Cumhurbaşkanı Erdoğan konuşmasını şöyle sürdürdü:
"Hak ve özgürlüklerin kullanımından refahın tabana yayılmasına, ülkemizin dünyadaki itibarının yükseltilmesine kadar geniş bir alanı kapsayan bu sözü yerine getirecek adımları atmak tabii ki kolay olmadı. Geçtiğimiz 20 yılda, ülkemize kazandırdığımız her eserin, her hizmetin, her reformun, her sessiz devrimin önüne çıkarılan engelleri, kurulan tuzakları hatırlayın. Vesayetin, faili meçhul cinayetlerden terör örgütlerinin önünü açmaya, kalkınma projelerini sabote etmeye kadar ülkeye yaptığı ihanetleri hatırlayın. Gabar’ı güvenlik güçlerimiz çökertti, Cudi’yi aynı şekilde güvenlik güçlerimiz çökertti. Tendürek’te aynı şekilde sizler vardınız, Bestler Deresi’nde aynı şekilde güvenlik güçlerimiz vardı. Hiç girilmeyen inlere tüm güvenlik güçlerimiz girdiler mi, girdiler? Bundan sonra da girecekler mi? Allah’ın izniyle girecekler, oralar da çökecek. Buralarla omuz omuza olanlarla Ankara’dan İstanbul’a yürüyenlerin bu ülkeye faydası olmaz. Onların derdi başka, bizim derdimiz başka. Sınırlarımıza yığılan terör örgütleri üzerinden ülkemizi kaosa, kana, ateşe boğma girişimlerini hatırlayın. DEAŞ’la sahada göğüs göğse çarpışan, tek NATO müttefiki olmamıza rağmen ülkemize atılan ahlaksız iftiraları hatırlayın. Uluslararası alanda sergilenen sinsi tecritlerle savunma sanayinden ekonomiye her konuda Türkiye’ye diz çöktürme çabalarını hatırlayın."
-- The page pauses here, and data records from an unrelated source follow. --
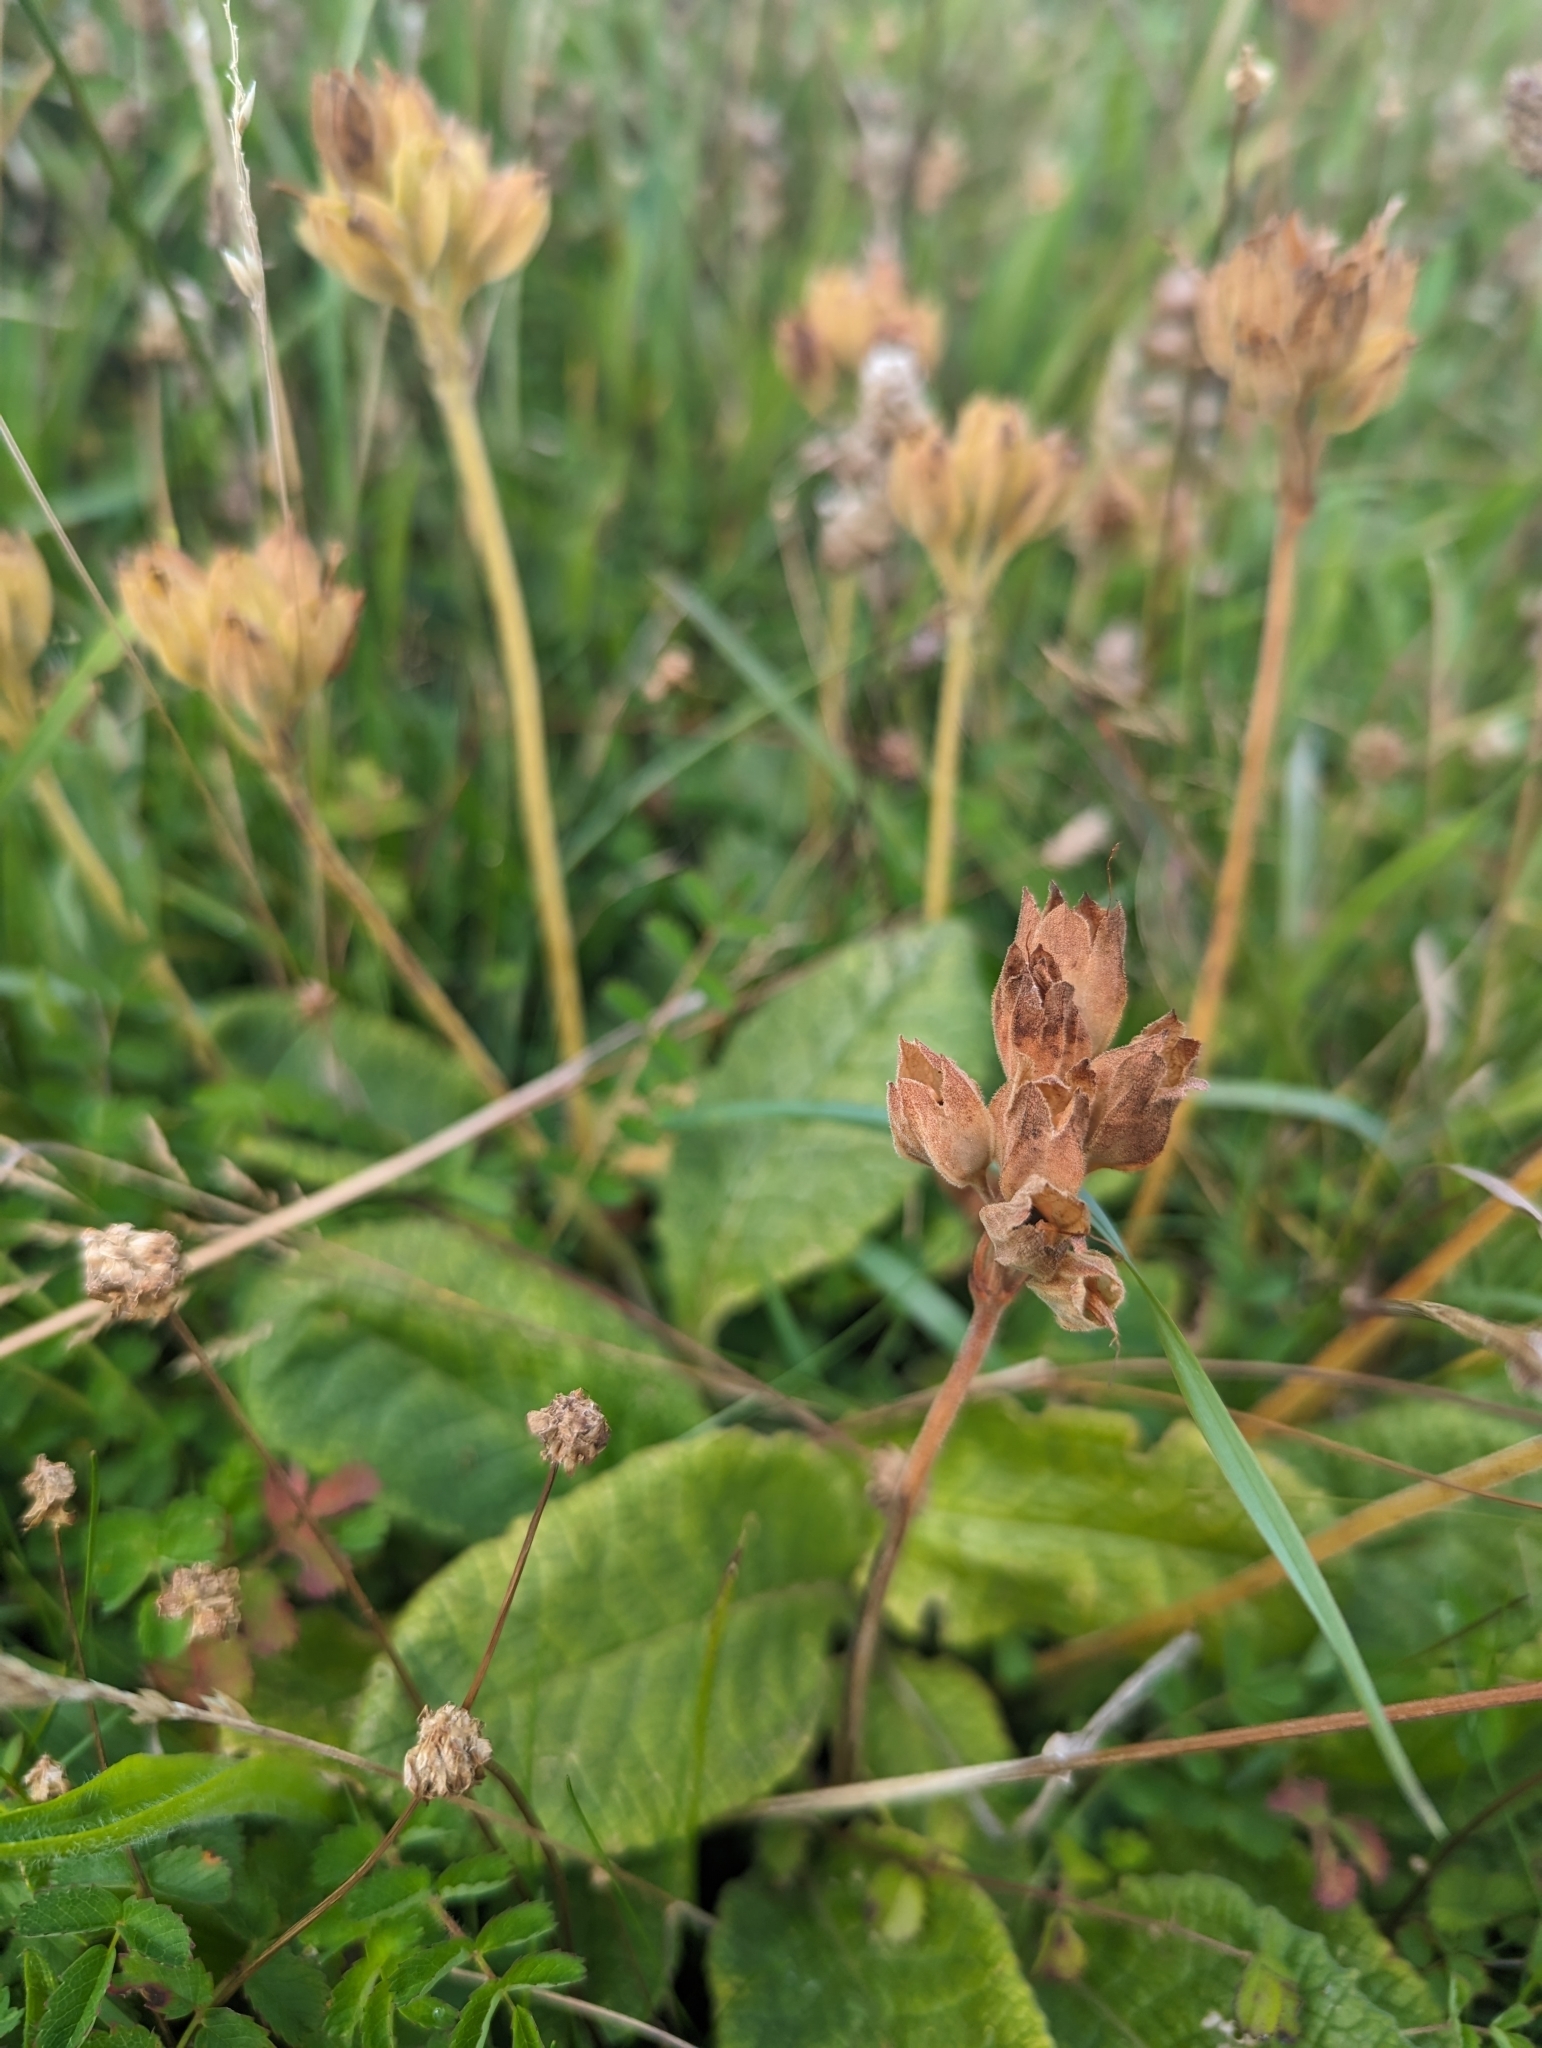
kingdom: Plantae
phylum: Tracheophyta
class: Magnoliopsida
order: Ericales
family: Primulaceae
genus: Primula
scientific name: Primula veris
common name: Cowslip
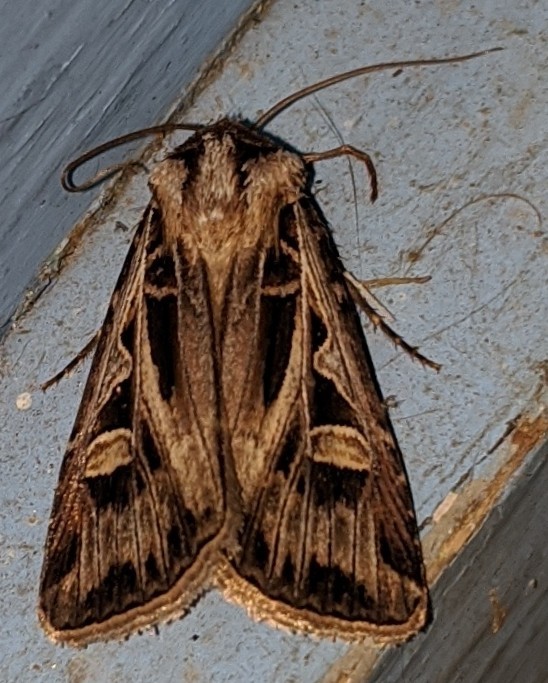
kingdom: Animalia
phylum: Arthropoda
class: Insecta
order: Lepidoptera
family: Noctuidae
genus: Feltia
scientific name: Feltia jaculifera
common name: Dingy cutworm moth
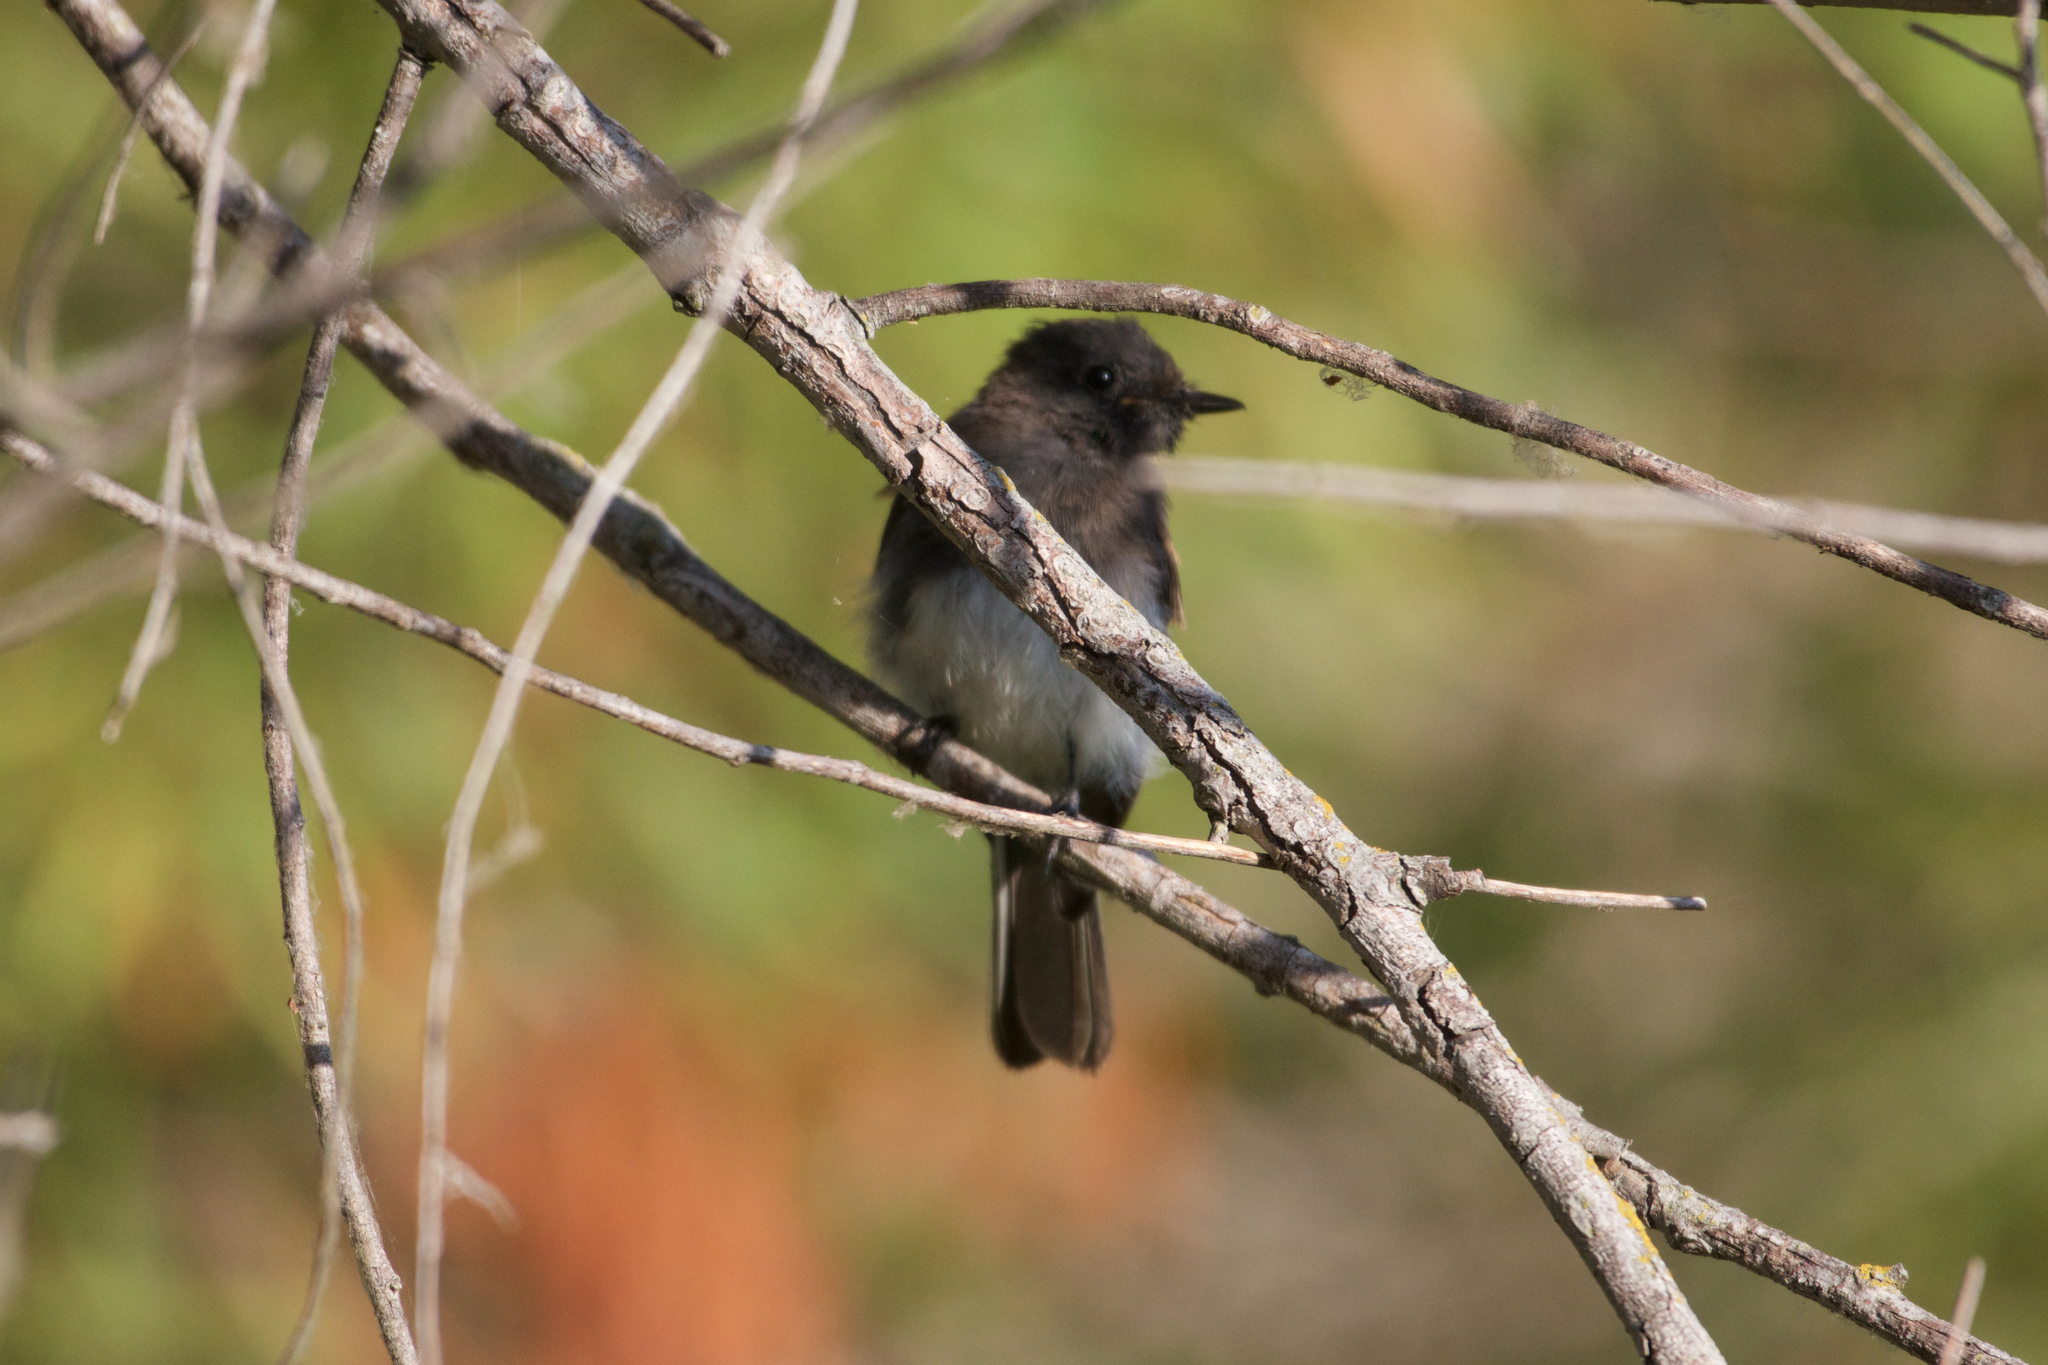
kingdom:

Türkiye’nin verdiği mücadeleler sonrasında bugünlere geldiğini söyleyen Erdoğan, "Biz tüm bunlarla mücadele ederek ülkemizi bugünkü seviyesine getirdik. Bunu sizlerle beraber, sizlere güvenerek birlikte yaptık. Bedelini ödemediğiniz hiçbir eser, hiçbir hizmet, hiçbir kazanım, hiçbir ileri adım göremezsiniz. Geçtiğimiz 20 yılda, ülkemizde kurduğumuz bu güçlü demokrasi ve kalkınma altyapısı sayesinde, bugün Türkiye Yüzyılı vizyonunu konuşabiliyoruz. İşte cumartesi günü açılışını coşkuyla yaptığımız, ülkemizin ilk yerli ve milli otomobili Togg’u Cumhuriyetimizin yeni asrının kıvılcımı olarak değerlendiriyoruz." diye konuştu. Ekonomide sağlayacakları ilerlemelerle, savunma sanayi başta olmak üzere çeşitli alanlardaki kalkınma projelerini hayata geçirmeyi sürdürerek yollarına devam edeceklerini vurgulayan Erdoğan, "İHA’larla, SİHA’larla, Akıncılarla, HÜRKUŞ’larla, Gökbeylerle yolumuza devam edeceğiz. Milli ve yerli olarak devam edeceğiz. Cumhuriyetimizin 100’üncü yılını bu şekilde karşılarken gençlerimize 2053 vizyonunu güvenle inşa edecekleri bir Türkiye bırakmak için de daha çok çalışacağız. Bu bizim görevimiz. Ama unutmayın, siz burada önemli bir görevi üstleniyorsunuz ve vesayet güçlerine en ufak bir fırsat vermeyeceksiniz. Türkiye nasıl koalisyonlar devrini geride bıraktıysa terör örgütlerinin kanlı tehditlerini sınırları dışına ittiyse asırlık gecikmeyle de olsa altyapı eksiklerini tamamladığıysa siyasi ve ekonomik istiklaline sahip çıktıysa devlet ve millet olarak öz güvenini güçlendirdiğiyse Cumhuriyetini bir asır yaşatma başarısını gösterdiyse Allah’ın izni ve 85 milyonun desteğiyle Türkiye Yüzyılı da adım adım gerçeğe dönüşecektir" dedi.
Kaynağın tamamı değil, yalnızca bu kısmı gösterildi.